(Extracted page text data)

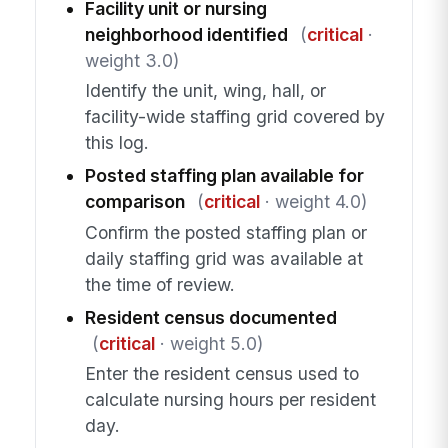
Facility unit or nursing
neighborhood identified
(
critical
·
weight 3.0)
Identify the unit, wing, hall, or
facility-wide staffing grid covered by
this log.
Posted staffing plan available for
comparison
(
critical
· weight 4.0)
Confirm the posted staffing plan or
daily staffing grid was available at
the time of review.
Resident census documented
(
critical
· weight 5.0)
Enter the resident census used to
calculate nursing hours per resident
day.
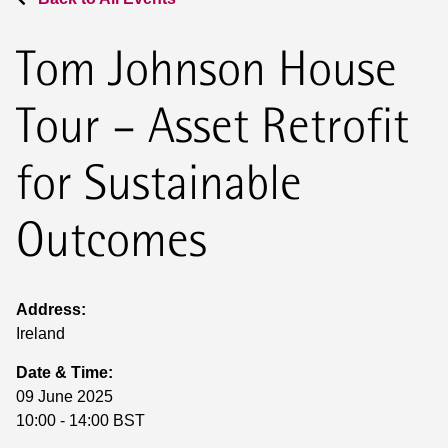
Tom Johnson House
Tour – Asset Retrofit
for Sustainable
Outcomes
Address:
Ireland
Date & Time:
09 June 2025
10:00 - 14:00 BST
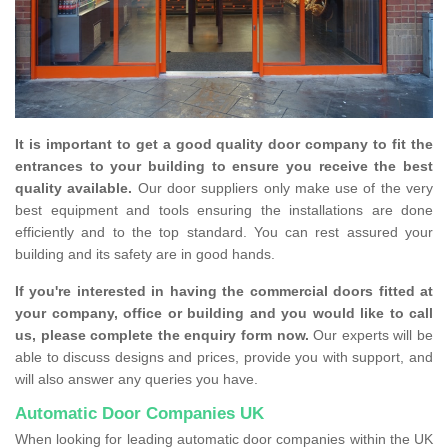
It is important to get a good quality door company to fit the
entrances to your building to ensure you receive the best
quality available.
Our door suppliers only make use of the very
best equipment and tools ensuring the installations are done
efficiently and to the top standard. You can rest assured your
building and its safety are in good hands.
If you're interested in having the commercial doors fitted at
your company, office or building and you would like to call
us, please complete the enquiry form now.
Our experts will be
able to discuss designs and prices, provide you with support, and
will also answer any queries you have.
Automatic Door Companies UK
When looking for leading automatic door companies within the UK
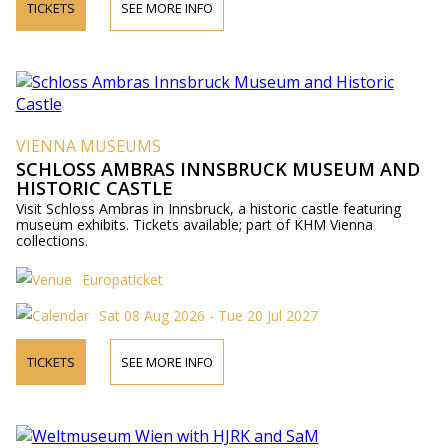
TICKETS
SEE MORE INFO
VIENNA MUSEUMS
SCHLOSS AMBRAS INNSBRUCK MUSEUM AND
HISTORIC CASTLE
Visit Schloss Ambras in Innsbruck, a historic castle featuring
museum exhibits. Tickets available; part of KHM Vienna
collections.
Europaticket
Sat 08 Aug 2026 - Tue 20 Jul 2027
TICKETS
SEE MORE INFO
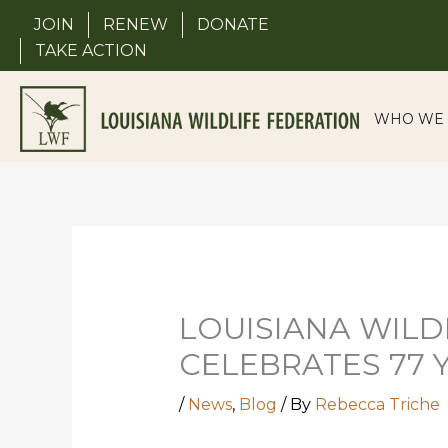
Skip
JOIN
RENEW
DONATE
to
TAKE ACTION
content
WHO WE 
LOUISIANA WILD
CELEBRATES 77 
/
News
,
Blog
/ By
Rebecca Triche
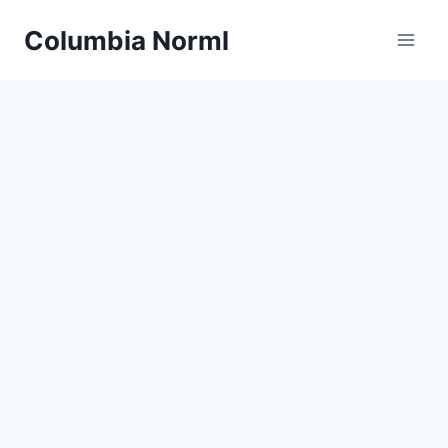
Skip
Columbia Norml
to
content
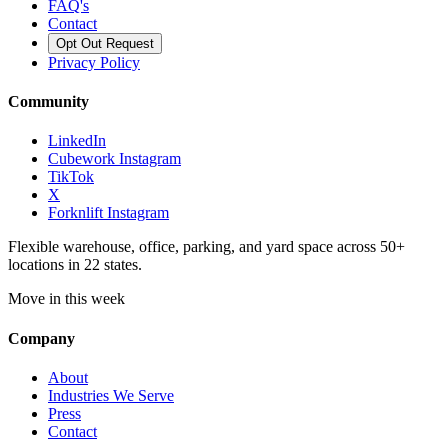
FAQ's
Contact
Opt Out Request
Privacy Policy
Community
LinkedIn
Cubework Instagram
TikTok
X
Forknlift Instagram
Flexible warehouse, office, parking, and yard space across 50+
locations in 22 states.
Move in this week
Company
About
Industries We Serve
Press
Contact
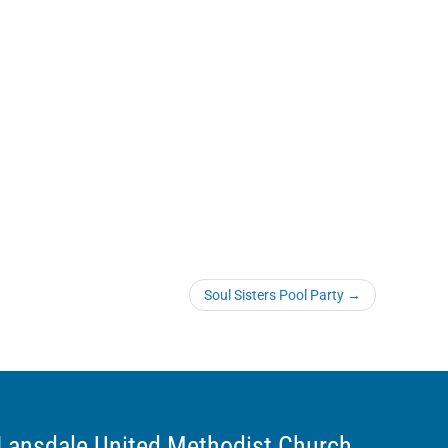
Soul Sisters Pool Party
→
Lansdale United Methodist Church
==
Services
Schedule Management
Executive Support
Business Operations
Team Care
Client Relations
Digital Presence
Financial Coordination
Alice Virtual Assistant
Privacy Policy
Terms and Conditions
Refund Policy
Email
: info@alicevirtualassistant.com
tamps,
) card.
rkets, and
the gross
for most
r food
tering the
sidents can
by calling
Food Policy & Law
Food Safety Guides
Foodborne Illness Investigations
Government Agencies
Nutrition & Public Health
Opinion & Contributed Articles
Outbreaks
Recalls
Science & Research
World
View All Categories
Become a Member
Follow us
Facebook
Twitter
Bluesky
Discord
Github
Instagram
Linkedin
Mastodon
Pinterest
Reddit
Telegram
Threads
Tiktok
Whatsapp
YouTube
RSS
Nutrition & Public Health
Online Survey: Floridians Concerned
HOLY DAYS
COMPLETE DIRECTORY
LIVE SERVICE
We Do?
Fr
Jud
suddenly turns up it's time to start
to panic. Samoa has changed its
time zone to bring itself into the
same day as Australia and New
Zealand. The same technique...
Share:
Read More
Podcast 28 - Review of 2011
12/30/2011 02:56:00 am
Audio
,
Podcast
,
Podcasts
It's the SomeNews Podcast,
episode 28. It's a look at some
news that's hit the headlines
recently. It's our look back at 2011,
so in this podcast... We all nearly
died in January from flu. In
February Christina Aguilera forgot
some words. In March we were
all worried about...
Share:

* _DIRECTIONS_
Your answer should be the lines above, from the line containing "View All Categories" up to and including the line containing "same day as Australia and New", reproduced exactly and with nothing else.

* _ANSWER SECTION_
View All Categories
Become a Member
Follow us
Facebook
Twitter
Bluesky
Discord
Github
Instagram
Linkedin
Mastodon
Pinterest
Reddit
Telegram
Threads
Tiktok
Whatsapp
YouTube
RSS
Nutrition & Public Health
Online Survey: Floridians Concerned
HOLY DAYS
COMPLETE DIRECTORY
LIVE SERVICE
We Do?
Fr
Jud
suddenly turns up it's time to start
to panic. Samoa has changed its
time zone to bring itself into the
same day as Australia and New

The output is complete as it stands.